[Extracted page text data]
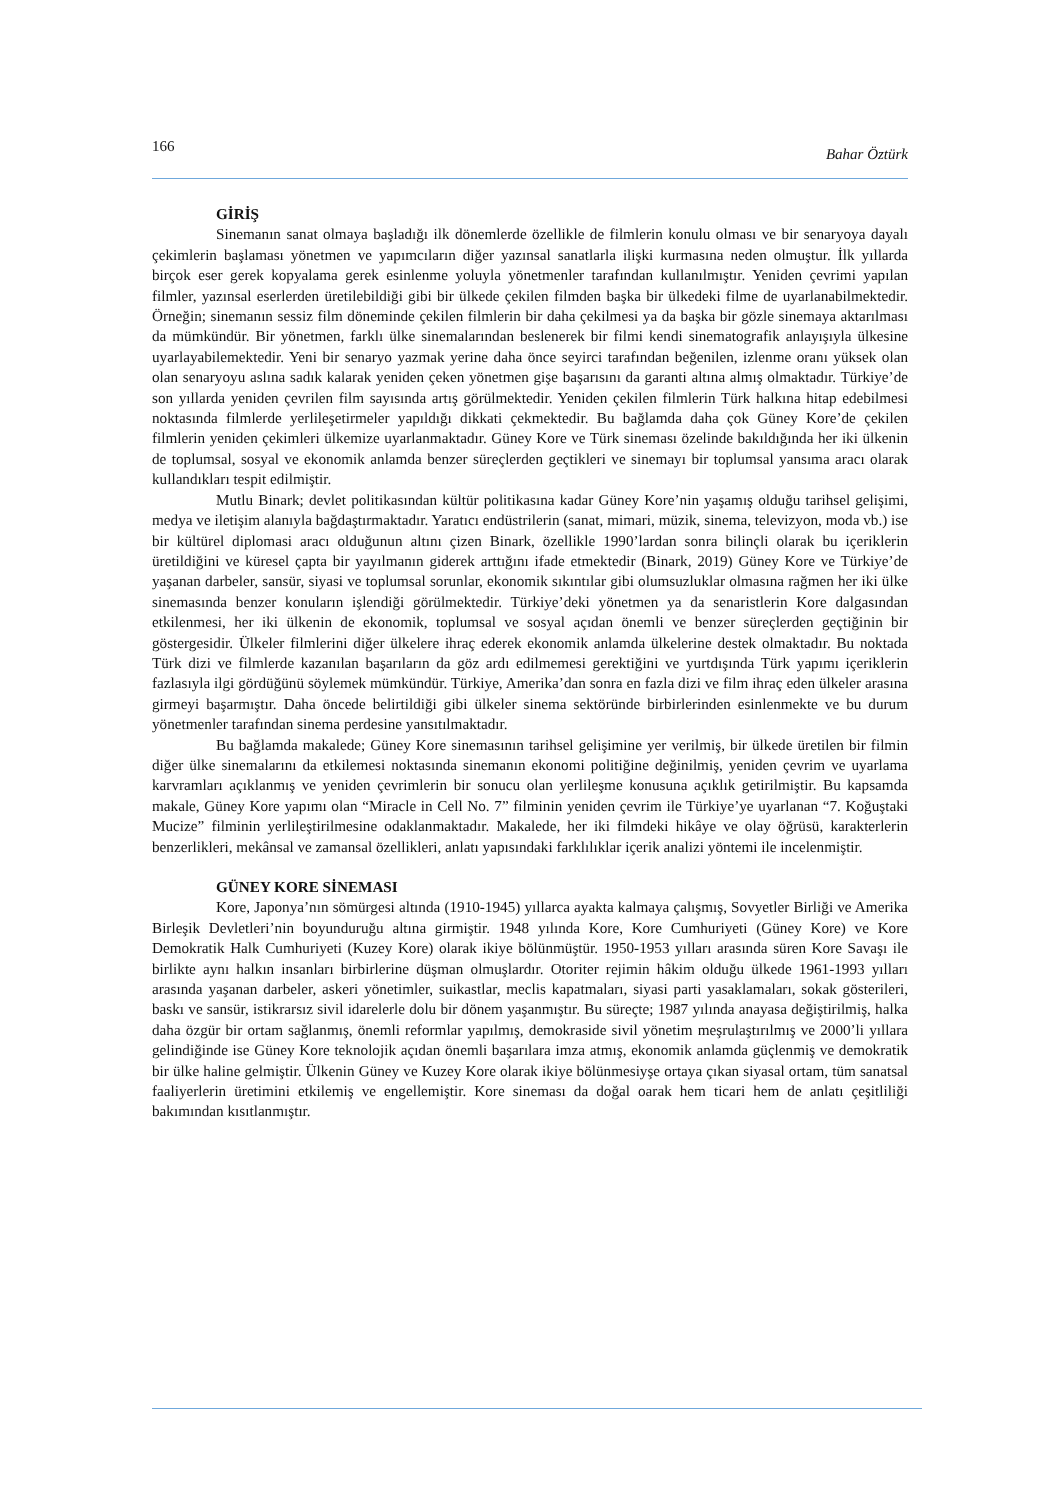166 Bahar Öztürk
GİRİŞ
Sinemanın sanat olmaya başladığı ilk dönemlerde özellikle de filmlerin konulu olması ve bir senaryoya dayalı çekimlerin başlaması yönetmen ve yapımcıların diğer yazınsal sanatlarla ilişki kurmasına neden olmuştur. İlk yıllarda birçok eser gerek kopyalama gerek esinlenme yoluyla yönetmenler tarafından kullanılmıştır. Yeniden çevrimi yapılan filmler, yazınsal eserlerden üretilebildiği gibi bir ülkede çekilen filmden başka bir ülkedeki filme de uyarlanabilmektedir. Örneğin; sinemanın sessiz film döneminde çekilen filmlerin bir daha çekilmesi ya da başka bir gözle sinemaya aktarılması da mümkündür. Bir yönetmen, farklı ülke sinemalarından beslenerek bir filmi kendi sinematografik anlayışıyla ülkesine uyarlayabilemektedir. Yeni bir senaryo yazmak yerine daha önce seyirci tarafından beğenilen, izlenme oranı yüksek olan olan senaryoyu aslına sadık kalarak yeniden çeken yönetmen gişe başarısını da garanti altına almış olmaktadır. Türkiye’de son yıllarda yeniden çevrilen film sayısında artış görülmektedir. Yeniden çekilen filmlerin Türk halkına hitap edebilmesi noktasında filmlerde yerlileşetirmeler yapıldığı dikkati çekmektedir. Bu bağlamda daha çok Güney Kore’de çekilen filmlerin yeniden çekimleri ülkemize uyarlanmaktadır. Güney Kore ve Türk sineması özelinde bakıldığında her iki ülkenin de toplumsal, sosyal ve ekonomik anlamda benzer süreçlerden geçtikleri ve sinemayı bir toplumsal yansıma aracı olarak kullandıkları tespit edilmiştir.
Mutlu Binark; devlet politikasından kültür politikasına kadar Güney Kore’nin yaşamış olduğu tarihsel gelişimi, medya ve iletişim alanıyla bağdaştırmaktadır. Yaratıcı endüstrilerin (sanat, mimari, müzik, sinema, televizyon, moda vb.) ise bir kültürel diplomasi aracı olduğunun altını çizen Binark, özellikle 1990’lardan sonra bilinçli olarak bu içeriklerin üretildiğini ve küresel çapta bir yayılmanın giderek arttığını ifade etmektedir (Binark, 2019) Güney Kore ve Türkiye’de yaşanan darbeler, sansür, siyasi ve toplumsal sorunlar, ekonomik sıkıntılar gibi olumsuzluklar olmasına rağmen her iki ülke sinemasında benzer konuların işlendiği görülmektedir. Türkiye’deki yönetmen ya da senaristlerin Kore dalgasından etkilenmesi, her iki ülkenin de ekonomik, toplumsal ve sosyal açıdan önemli ve benzer süreçlerden geçtiğinin bir göstergesidir. Ülkeler filmlerini diğer ülkelere ihraç ederek ekonomik anlamda ülkelerine destek olmaktadır. Bu noktada Türk dizi ve filmlerde kazanılan başarıların da göz ardı edilmemesi gerektiğini ve yurtdışında Türk yapımı içeriklerin fazlasıyla ilgi gördüğünü söylemek mümkündür. Türkiye, Amerika’dan sonra en fazla dizi ve film ihraç eden ülkeler arasına girmeyi başarmıştır. Daha öncede belirtildiği gibi ülkeler sinema sektöründe birbirlerinden esinlenmekte ve bu durum yönetmenler tarafından sinema perdesine yansıtılmaktadır.
Bu bağlamda makalede; Güney Kore sinemasının tarihsel gelişimine yer verilmiş, bir ülkede üretilen bir filmin diğer ülke sinemalarını da etkilemesi noktasında sinemanın ekonomi politiğine değinilmiş, yeniden çevrim ve uyarlama karvramları açıklanmış ve yeniden çevrimlerin bir sonucu olan yerlileşme konusuna açıklık getirilmiştir. Bu kapsamda makale, Güney Kore yapımı olan “Miracle in Cell No. 7” filminin yeniden çevrim ile Türkiye’ye uyarlanan “7. Koğuştaki Mucize” filminin yerlileştirilmesine odaklanmaktadır. Makalede, her iki filmdeki hikâye ve olay öğrüsü, karakterlerin benzerlikleri, mekânsal ve zamansal özellikleri, anlatı yapısındaki farklılıklar içerik analizi yöntemi ile incelenmiştir.
GÜNEY KORE SİNEMASI
Kore, Japonya’nın sömürgesi altında (1910-1945) yıllarca ayakta kalmaya çalışmış, Sovyetler Birliği ve Amerika Birleşik Devletleri’nin boyunduruğu altına girmiştir. 1948 yılında Kore, Kore Cumhuriyeti (Güney Kore) ve Kore Demokratik Halk Cumhuriyeti (Kuzey Kore) olarak ikiye bölünmüştür. 1950-1953 yılları arasında süren Kore Savaşı ile birlikte aynı halkın insanları birbirlerine düşman olmuşlardır. Otoriter rejimin hâkim olduğu ülkede 1961-1993 yılları arasında yaşanan darbeler, askeri yönetimler, suikastlar, meclis kapatmaları, siyasi parti yasaklamaları, sokak gösterileri, baskı ve sansür, istikrarsız sivil idarelerle dolu bir dönem yaşanmıştır. Bu süreçte; 1987 yılında anayasa değiştirilmiş, halka daha özgür bir ortam sağlanmış, önemli reformlar yapılmış, demokraside sivil yönetim meşrulaştırılmış ve 2000’li yıllara gelindiğinde ise Güney Kore teknolojik açıdan önemli başarılara imza atmış, ekonomik anlamda güçlenmiş ve demokratik bir ülke haline gelmiştir. Ülkenin Güney ve Kuzey Kore olarak ikiye bölünmesiyşe ortaya çıkan siyasal ortam, tüm sanatsal faaliyerlerin üretimini etkilemiş ve engellemiştir. Kore sineması da doğal oarak hem ticari hem de anlatı çeşitliliği bakımından kısıtlanmıştır.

Instructions for the task
All entries above are to be reproduced exactly, with no pictures.

Result
166 Bahar Öztürk
GİRİŞ
Sinemanın sanat olmaya başladığı ilk dönemlerde özellikle de filmlerin konulu olması ve bir senaryoya dayalı çekimlerin başlaması yönetmen ve yapımcıların diğer yazınsal sanatlarla ilişki kurmasına neden olmuştur. İlk yıllarda birçok eser gerek kopyalama gerek esinlenme yoluyla yönetmenler tarafından kullanılmıştır. Yeniden çevrimi yapılan filmler, yazınsal eserlerden üretilebildiği gibi bir ülkede çekilen filmden başka bir ülkedeki filme de uyarlanabilmektedir. Örneğin; sinemanın sessiz film döneminde çekilen filmlerin bir daha çekilmesi ya da başka bir gözle sinemaya aktarılması da mümkündür. Bir yönetmen, farklı ülke sinemalarından beslenerek bir filmi kendi sinematografik anlayışıyla ülkesine uyarlayabilemektedir. Yeni bir senaryo yazmak yerine daha önce seyirci tarafından beğenilen, izlenme oranı yüksek olan olan senaryoyu aslına sadık kalarak yeniden çeken yönetmen gişe başarısını da garanti altına almış olmaktadır. Türkiye’de son yıllarda yeniden çevrilen film sayısında artış görülmektedir. Yeniden çekilen filmlerin Türk halkına hitap edebilmesi noktasında filmlerde yerlileşetirmeler yapıldığı dikkati çekmektedir. Bu bağlamda daha çok Güney Kore’de çekilen filmlerin yeniden çekimleri ülkemize uyarlanmaktadır. Güney Kore ve Türk sineması özelinde bakıldığında her iki ülkenin de toplumsal, sosyal ve ekonomik anlamda benzer süreçlerden geçtikleri ve sinemayı bir toplumsal yansıma aracı olarak kullandıkları tespit edilmiştir.
Mutlu Binark; devlet politikasından kültür politikasına kadar Güney Kore’nin yaşamış olduğu tarihsel gelişimi, medya ve iletişim alanıyla bağdaştırmaktadır. Yaratıcı endüstrilerin (sanat, mimari, müzik, sinema, televizyon, moda vb.) ise bir kültürel diplomasi aracı olduğunun altını çizen Binark, özellikle 1990’lardan sonra bilinçli olarak bu içeriklerin üretildiğini ve küresel çapta bir yayılmanın giderek arttığını ifade etmektedir (Binark, 2019) Güney Kore ve Türkiye’de yaşanan darbeler, sansür, siyasi ve toplumsal sorunlar, ekonomik sıkıntılar gibi olumsuzluklar olmasına rağmen her iki ülke sinemasında benzer konuların işlendiği görülmektedir. Türkiye’deki yönetmen ya da senaristlerin Kore dalgasından etkilenmesi, her iki ülkenin de ekonomik, toplumsal ve sosyal açıdan önemli ve benzer süreçlerden geçtiğinin bir göstergesidir. Ülkeler filmlerini diğer ülkelere ihraç ederek ekonomik anlamda ülkelerine destek olmaktadır. Bu noktada Türk dizi ve filmlerde kazanılan başarıların da göz ardı edilmemesi gerektiğini ve yurtdışında Türk yapımı içeriklerin fazlasıyla ilgi gördüğünü söylemek mümkündür. Türkiye, Amerika’dan sonra en fazla dizi ve film ihraç eden ülkeler arasına girmeyi başarmıştır. Daha öncede belirtildiği gibi ülkeler sinema sektöründe birbirlerinden esinlenmekte ve bu durum yönetmenler tarafından sinema perdesine yansıtılmaktadır.
Bu bağlamda makalede; Güney Kore sinemasının tarihsel gelişimine yer verilmiş, bir ülkede üretilen bir filmin diğer ülke sinemalarını da etkilemesi noktasında sinemanın ekonomi politiğine değinilmiş, yeniden çevrim ve uyarlama karvramları açıklanmış ve yeniden çevrimlerin bir sonucu olan yerlileşme konusuna açıklık getirilmiştir. Bu kapsamda makale, Güney Kore yapımı olan “Miracle in Cell No. 7” filminin yeniden çevrim ile Türkiye’ye uyarlanan “7. Koğuştaki Mucize” filminin yerlileştirilmesine odaklanmaktadır. Makalede, her iki filmdeki hikâye ve olay öğrüsü, karakterlerin benzerlikleri, mekânsal ve zamansal özellikleri, anlatı yapısındaki farklılıklar içerik analizi yöntemi ile incelenmiştir.
GÜNEY KORE SİNEMASI
Kore, Japonya’nın sömürgesi altında (1910-1945) yıllarca ayakta kalmaya çalışmış, Sovyetler Birliği ve Amerika Birleşik Devletleri’nin boyunduruğu altına girmiştir. 1948 yılında Kore, Kore Cumhuriyeti (Güney Kore) ve Kore Demokratik Halk Cumhuriyeti (Kuzey Kore) olarak ikiye bölünmüştür. 1950-1953 yılları arasında süren Kore Savaşı ile birlikte aynı halkın insanları birbirlerine düşman olmuşlardır. Otoriter rejimin hâkim olduğu ülkede 1961-1993 yılları arasında yaşanan darbeler, askeri yönetimler, suikastlar, meclis kapatmaları, siyasi parti yasaklamaları, sokak gösterileri, baskı ve sansür, istikrarsız sivil idarelerle dolu bir dönem yaşanmıştır. Bu süreçte; 1987 yılında anayasa değiştirilmiş, halka daha özgür bir ortam sağlanmış, önemli reformlar yapılmış, demokraside sivil yönetim meşrulaştırılmış ve 2000’li yıllara gelindiğinde ise Güney Kore teknolojik açıdan önemli başarılara imza atmış, ekonomik anlamda güçlenmiş ve demokratik bir ülke haline gelmiştir. Ülkenin Güney ve Kuzey Kore olarak ikiye bölünmesiyşe ortaya çıkan siyasal ortam, tüm sanatsal faaliyerlerin üretimini etkilemiş ve engellemiştir. Kore sineması da doğal oarak hem ticari hem de anlatı çeşitliliği bakımından kısıtlanmıştır.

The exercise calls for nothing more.